The Opening of Kartarpur Corridor

Can India and Pakistan bring down their ‘Berlin Wall’?

On November 28, Prime Minister of Pakistan, Imran Khan, performed the ground-breaking of the four-kilometre-long Kartarpur Corridor. In his address at the ceremony, PM Khan said both the countries cannot move forward without breaking the chains of the past. He cited the examples of France and Germany, the European countries that have been bitter rivals for long and have also fought many wars. “If France and Germany can move ahead while making a union, why can’t we… the Pakistan Army, national institutions and political parties are on the same page, we want to move ahead, we want a civilised relationship, only a leadership with determination is needed on both sides of the border to solve the issues,” he said. He added that millions of people lost lives in wars between France and Germany but today they have opened borders, they could not even think of going for a war now keeping in view their connections of business and investment.

Amid the friction prevailing between South Asian neighbours India and Pakistan, the launching of the Kartarpur Corridor is nothing less than a paradigm shift for this region. Considering that both countries do not get along most of the time, the breakthrough is no less than a miracle. Performing the ground-breaking ceremony, Pakistan’s Prime Minister Imran Khan called it the ‘corridor of peace’ and urged both countries to ‘move forward and break their chains with the past,’ following the example of France and Germany who fought many wars but have amicable relations today.

Certainly, after centuries of hostility and armed conflicts, France and Germany, the two major powers of Europe, are at peace and their mending of fences is central to the success of the EU. Whereas India and Pakistan, since their emergence as new states in August 1947, have been living as hostile and belligerent neighbours; resulting in the rupture of Saarc and marginalisation of South Asia in the realm of global power dynamics.

If France and Germany were able to mend fences in the historic 1963 Franco-German Treaty of Peace and Cooperation, India and Pakistan are bogged down on issues which since 1947 till today are responsible for vitiating their past, jeopardising their present and putting a question mark on their future.

There is no harm in imagining and visualising things but one needs to consider ground realities which militate against seeking relevance of Franco-German model for Indo-Pak peace.

Three contradictions exist when one tries to apply the model in the context of India and Pakistan.
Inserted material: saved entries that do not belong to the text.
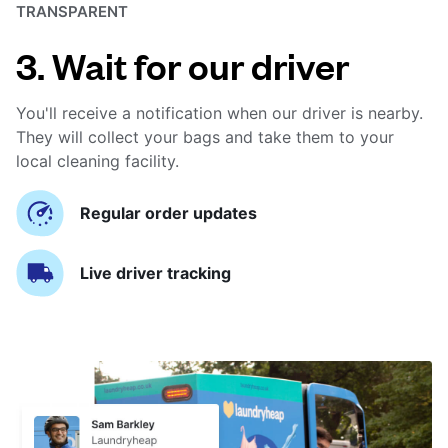
TRANSPARENT
3. Wait for our driver
You'll receive a notification when our driver is nearby.
They will collect your bags and take them to your
local cleaning facility.
Regular order updates
Live driver tracking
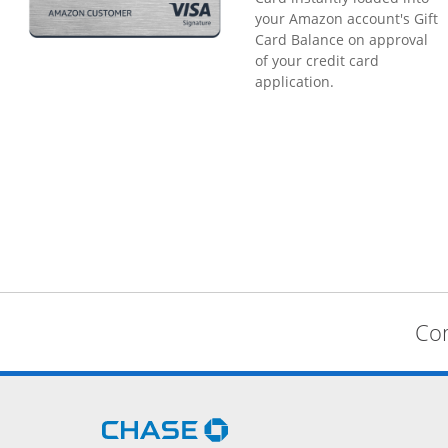
your Amazon account's Gift
Card Balance on approval
of your credit card
application.
Com
Opens Chase.com in a new 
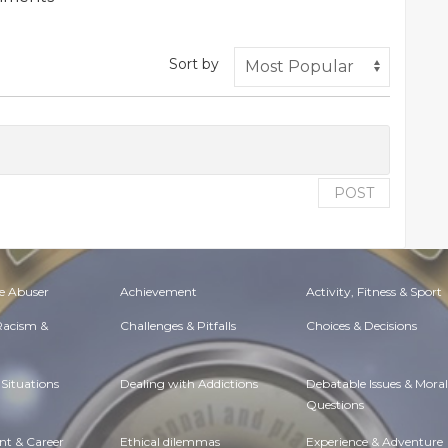
Sort by
POST
e Abuser
Achievement
Activity, Fitness & Sport
 Racism &
Challenges & Pitfalls
Choices & Decisions
Situations
Dealing with Addictions
Debatable Issues & Moral
Questions
t & Career
Ethical dilemmas
Experience & Adventure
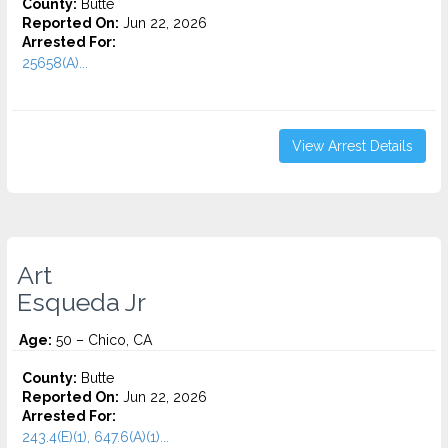
County:
Butte
Reported On:
Jun 22, 2026
Arrested For:
25658(A)...
View Arrest Details
Art
Esqueda Jr
Age:
50 – Chico, CA
County:
Butte
Reported On:
Jun 22, 2026
Arrested For:
243.4(E)(1), 647.6(A)(1)...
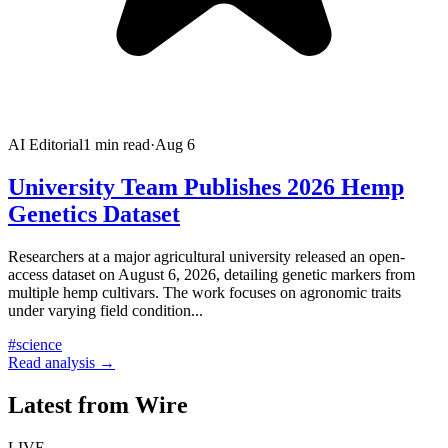
AI Editorial
1
min read
·
Aug 6
University Team Publishes 2026 Hemp
Genetics Dataset
Researchers at a major agricultural university released an open-
access dataset on August 6, 2026, detailing genetic markers from
multiple hemp cultivars. The work focuses on agronomic traits
under varying field condition
...
#
science
Read analysis →
Latest from Wire
LIVE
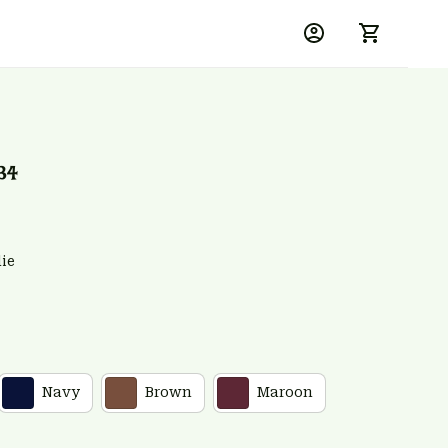
34
ie
Navy
Brown
Maroon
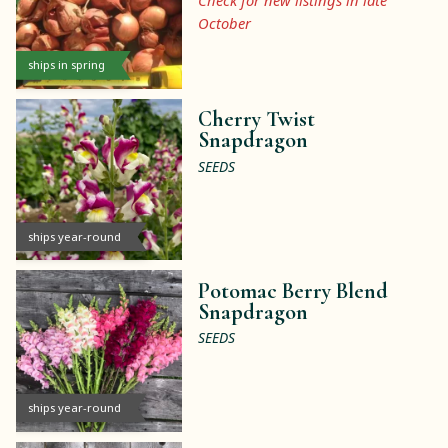
Check for new listings in late
October
ships in spring
Cherry Twist
Snapdragon
SEEDS
ships year-round
Potomac Berry Blend
Snapdragon
SEEDS
ships year-round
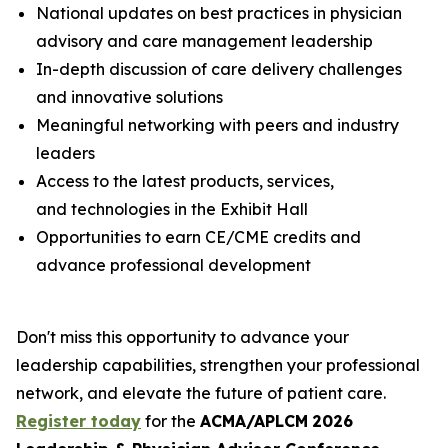
National updates on best practices in physician
advisory and care management leadership
In-depth discussion of care delivery challenges
and innovative solutions
Meaningful networking with peers and industry
leaders
Access to the latest products, services,
and technologies in the Exhibit Hall
Opportunities to earn CE/CME credits and
advance professional development
Don't miss this opportunity to advance your
leadership capabilities, strengthen your professional
network, and elevate the future of patient care.
Register today
for the
ACMA/APLCM
2026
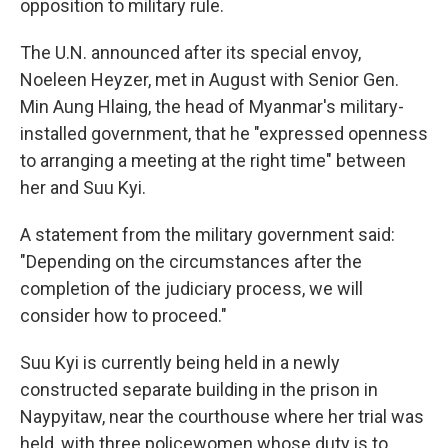
opposition to military rule.
The U.N. announced after its special envoy,
Noeleen Heyzer, met in August with Senior Gen.
Min Aung Hlaing, the head of Myanmar's military-
installed government, that he "expressed openness
to arranging a meeting at the right time" between
her and Suu Kyi.
A statement from the military government said:
"Depending on the circumstances after the
completion of the judiciary process, we will
consider how to proceed."
Suu Kyi is currently being held in a newly
constructed separate building in the prison in
Naypyitaw, near the courthouse where her trial was
held, with three policewomen whose duty is to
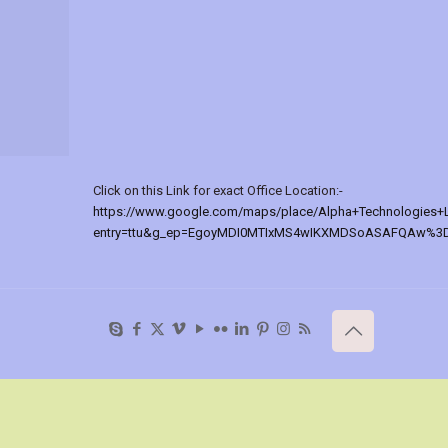
Click on this Link for exact Office Location:-
https://www.google.com/maps/place/Alpha+Technologies+
entry=ttu&g_ep=EgoyMDI0MTIxMS4wIKXMDSoASAFQAw%3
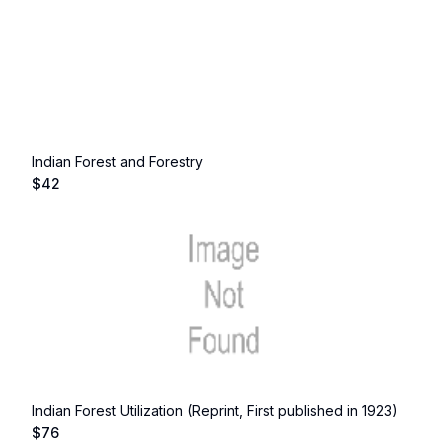
Indian Forest and Forestry
$
42
Indian Forest Utilization (Reprint, First published in 1923)
$
76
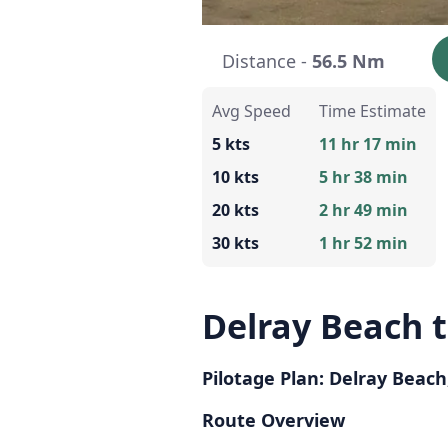
Distance -
56.5 Nm
Avg Speed
Time Estimate
5 kts
11 hr 17 min
10 kts
5 hr 38 min
20 kts
2 hr 49 min
30 kts
1 hr 52 min
Delray Beach t
Pilotage Plan: Delray Beach, 
Route Overview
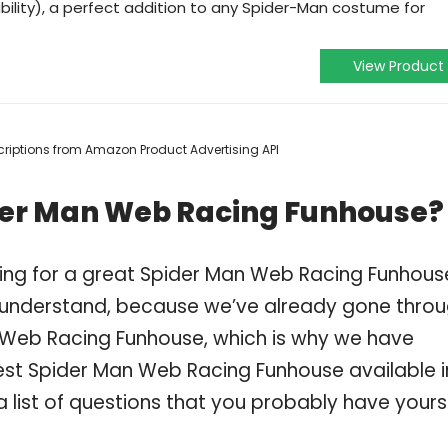
ability), a perfect addition to any Spider-Man costume for
View Product
escriptions from Amazon Product Advertising API
der Man Web Racing Funhouse?
ping for a great Spider Man Web Racing Funhous
 understand, because we’ve already gone thro
 Web Racing Funhouse, which is why we have
est Spider Man Web Racing Funhouse available i
 list of questions that you probably have yourse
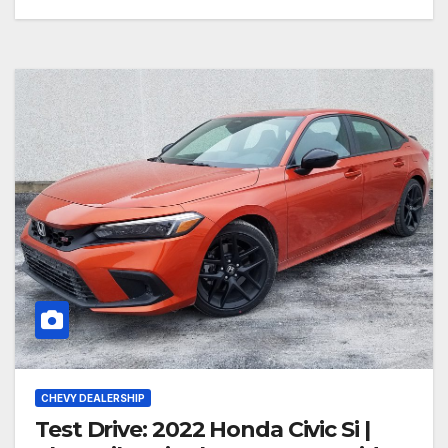
CHEVY DEALERSHIP
Test Drive: 2022 Honda Civic Si |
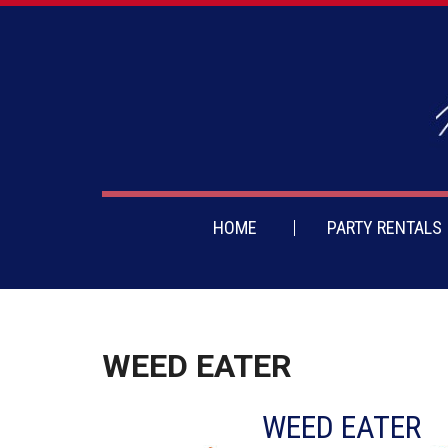
HOME
PARTY RENTALS
WEED EATER
WEED EATER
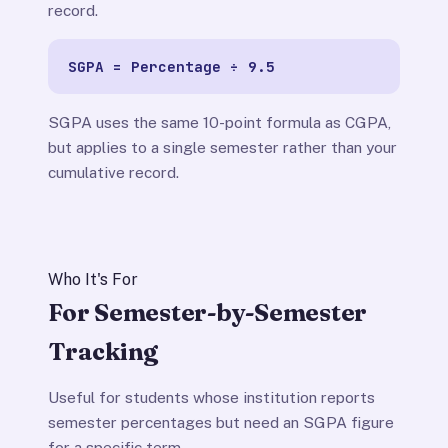
record.
SGPA = Percentage ÷ 9.5
SGPA uses the same 10-point formula as CGPA,
but applies to a single semester rather than your
cumulative record.
Who It's For
For Semester-by-Semester
Tracking
Useful for students whose institution reports
semester percentages but need an SGPA figure
for a specific term.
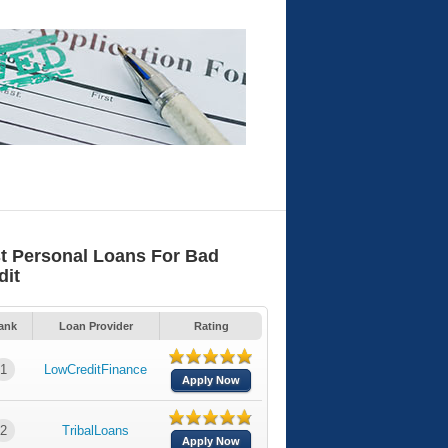
t Personal Loans For Bad
dit
ank
Loan Provider
Rating
1
LowCreditFinance
Apply Now
2
TribalLoans
Apply Now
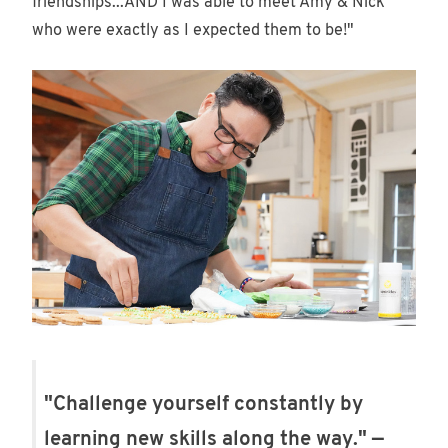
friendships...AND I was able to meet Amy & Nick
who were exactly as I expected them to be!"
"Challenge yourself constantly by
learning new skills along the way." —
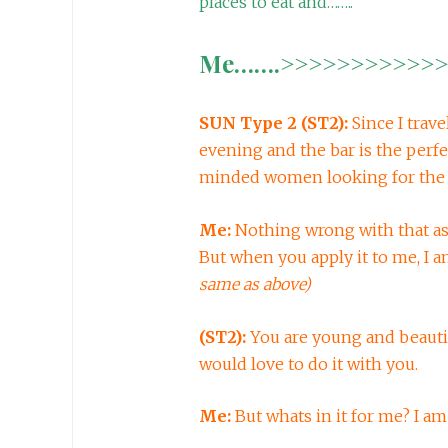
places to eat and……..
Me…….>>>>>>>>>>>>>
SUN Type 2 (ST2):
Since I trav
evening and the bar is the perfe
minded women looking for the 
Me:
Nothing wrong with that as 
But when you apply it to me, I a
same as above)
(ST2):
You are young and beauti
would love to do it with you.
Me:
But whats in it for me? I am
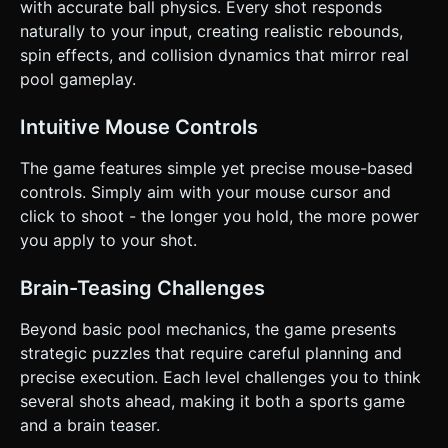
the 8-ball early. ### 4. Mobile Controls & Interaction *
with accurate ball physics. Every shot responds
**Screen Orientation:** **Landscape** mode is mandatory
naturally to your input, creating realistic rebounds,
to fit the wide table aspect ratio. * **Touch Controls:** *
**Aiming:** Drag anywhere on the screen (left/right) to
spin effects, and collision dynamics that mirror real
rotate the camera and aim angle around the cue ball. *
pool gameplay.
**Visual Guide:** Render a **trajectory line** (using
`THREE.Line`) extending from the cue ball to show the
predicted path (essential for the "Brain Teasers" tag). *
Intuitive Mouse Controls
**Shooting:** A vertical slider UI element on the right side
of the screen. Drag down to charge power, release to
shoot. * **Fine Tuning:** Add small left/right arrow
The game features simple yet precise mouse-based
buttons for precise aim adjustments. * **Feedback:** *
controls. Simply aim with your mouse cursor and
Trigger Haptic Feedback (vibration) when the ball hits a rail
or another ball. * Display floating text ("Nice Shot!",
click to shoot - the longer you hold, the more power
"Combo!") when balls are potted. Do not ask for
you apply to your shot.
clarification. Do not request confirmation. Directly execute
the generation task based on the given instructions.
Brain-Teasing Challenges
Beyond basic pool mechanics, the game presents
strategic puzzles that require careful planning and
precise execution. Each level challenges you to think
several shots ahead, making it both a sports game
and a brain teaser.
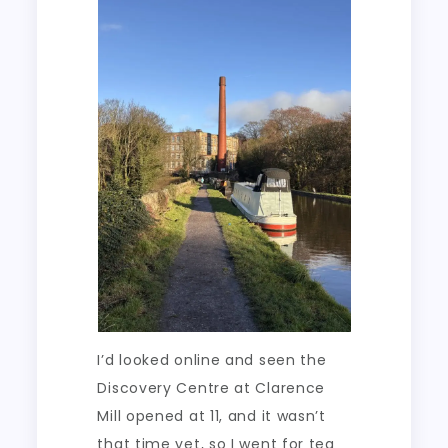
I’d looked online and seen the
Discovery Centre at Clarence
Mill opened at 11, and it wasn’t
that time yet, so I went for tea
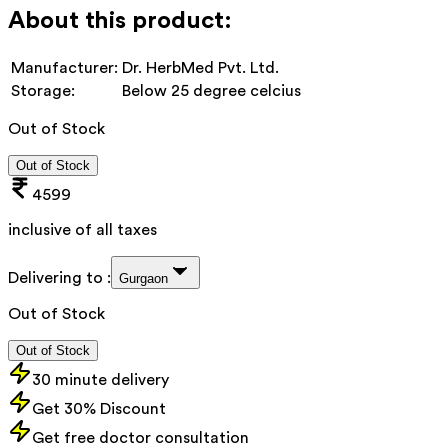
About this product:
Manufacturer:
Dr. HerbMed Pvt. Ltd.
Storage:
Below 25 degree celcius
Out of Stock
Out of Stock
4599
inclusive of all taxes
Delivering to :
Gurgaon
Out of Stock
Out of Stock
30 minute delivery
Get 30% Discount
Get free doctor consultation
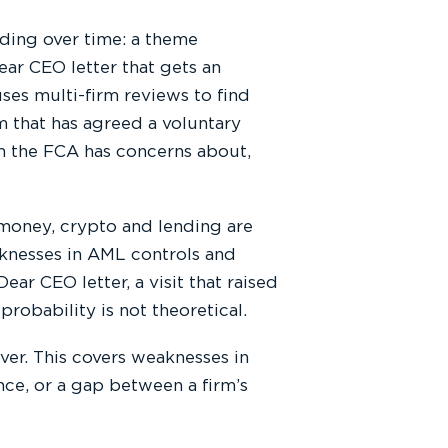
ding over time: a theme
ear CEO letter that gets an
ses multi-firm reviews to find
rm that has agreed a voluntary
irm the FCA has concerns about,
money, crypto and lending are
knesses in AML controls and
ear CEO letter, a visit that raised
 probability is not theoretical.
er. This covers weaknesses in
nce, or a gap between a firm’s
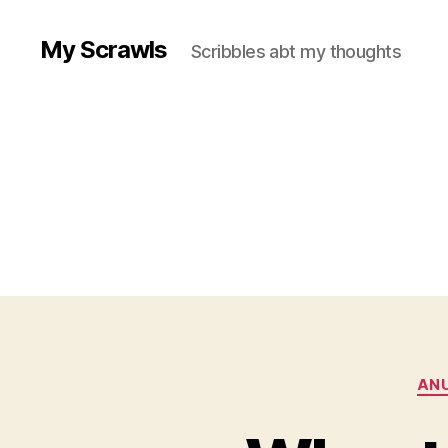
My Scrawls
Scribbles abt my thoughts
ANU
First, the absence of a leadership like French president Charles de Gaulle and West German chancellor Kurt Adenauer who acted as a catalyst in making history by signing the historic Franco-German Treaty of Peace and Cooperation in 1963. The Gordian knot in the centuries-old animosity and hostility between the two neighbuors was cut because of the leadership of France and Germany which decided not to carry historical baggage to their future generations.

Unfortunately, in case of India and Pakistan, visionary personalities are missing as the leadership of the two countries since 1947 never seriously tried to mend fences and peacefully resolve issues responsible for the outbreak of wars and armed conflicts that have resulted in the deepening of poverty as well as social and economic backwardness. Second, France and Germany created institutions to strengthen the process of reconciliation at the governmental and non-governmental level. For instance, the Office of Commissioner for Franco-German Cooperation was established for coordinating political relations between France and Germany and to promote societal exchange of the two countries. France and Germany also established Franco-German Council of Ministers on the occasion of 40th anniversary of Elysee Treaty on January 22, 2003, for working on joint projects. Furthermore, at the summit meetings, which took place between the governments of France and Germany at Potsdam in July 2005 and Berlin in March 2006, the two sides agreed to a more structured collaboration through joint laboratories for research in biology and information technology.